IPv6 "snooping," feature bundles several Layer 2 IPv6 first-hop
security features, which operates at Layer 2, or between Layer 2 and Layer 3,
and provides IPv6 features with security and scalability. This feature
mitigates some of the inherent vulnerabilities for the neighbor discovery
mechanism, such as attacks on duplicate address detection (DAD), address
resolution, device discovery, and the neighbor cache.
IPv6 snooping learns and secures bindings for stateless
autoconfiguration addresses in Layer 2 neighbor tables and analyzes snooping
messages in order to build a trusted binding table. IPv6 snooping messages that
do not have valid bindings are dropped. An IPv6 snooping message is considered
trustworthy if its IPv6-to-MAC mapping is verifiable.

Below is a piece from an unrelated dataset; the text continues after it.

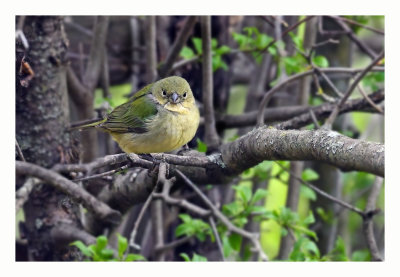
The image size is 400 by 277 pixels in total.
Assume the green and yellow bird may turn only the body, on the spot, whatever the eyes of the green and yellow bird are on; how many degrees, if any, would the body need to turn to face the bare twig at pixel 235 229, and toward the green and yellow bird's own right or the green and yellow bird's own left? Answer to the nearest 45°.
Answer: approximately 90° to the green and yellow bird's own left

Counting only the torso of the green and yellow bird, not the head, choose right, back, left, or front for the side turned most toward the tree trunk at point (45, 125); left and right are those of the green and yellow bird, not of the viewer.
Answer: back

When IPv6 snooping is configured on a target (which varies depending on
platform target support and may include device ports, switch ports, Layer 2
interfaces, Layer 3 interfaces, and VLANs), capture instructions are downloaded
to the hardware to redirect the snooping protocol and Dynamic Host
Configuration Protocol (DHCP) for IPv6 traffic up to the switch integrated
security features (SISF) infrastructure in the routing device. For snooping
traffic, messages such as NS, NA, RS, RA, and REDIRECT are directed to SISF.
For DHCP, UDP messages sourced from port 546 or 547 are redirected.

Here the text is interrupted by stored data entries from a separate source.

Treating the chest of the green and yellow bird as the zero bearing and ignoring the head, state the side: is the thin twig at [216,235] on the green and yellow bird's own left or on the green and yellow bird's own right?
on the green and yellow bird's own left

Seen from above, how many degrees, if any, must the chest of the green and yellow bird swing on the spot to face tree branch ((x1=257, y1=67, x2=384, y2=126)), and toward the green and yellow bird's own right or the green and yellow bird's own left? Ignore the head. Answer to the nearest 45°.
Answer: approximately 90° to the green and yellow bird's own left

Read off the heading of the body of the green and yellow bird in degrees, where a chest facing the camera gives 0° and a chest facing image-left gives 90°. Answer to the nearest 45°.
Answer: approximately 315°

IPv6 snooping registers its "capture rules" to the classifier, which
aggregates all rules from all features on a given target and installs the
corresponding ACL down into the platform-dependent modules. Upon receiving
redirected traffic, the classifier calls all entry points from any registered
feature (for the target on which the traffic is being received), including the
IPv6 snooping entry point. This entry point is the last to be called, so any
decision (such as drop) made by another feature supersedes the IPv6 snooping
decision.
IPv6 snooping provides IPv6 host liveness tracking so that a neighbor
table can be immediately updated when an IPv6 host disappears.
Additionally, IPv6 snooping is the foundation for many other IPv6
features that depend on an accurate binding table. It inspects snooping and
DHCP messages on a link to glean addresses, and then populates the binding
table with these addresses. This feature also enforces address ownership and
limits the number of addresses any given node is allowed to claim.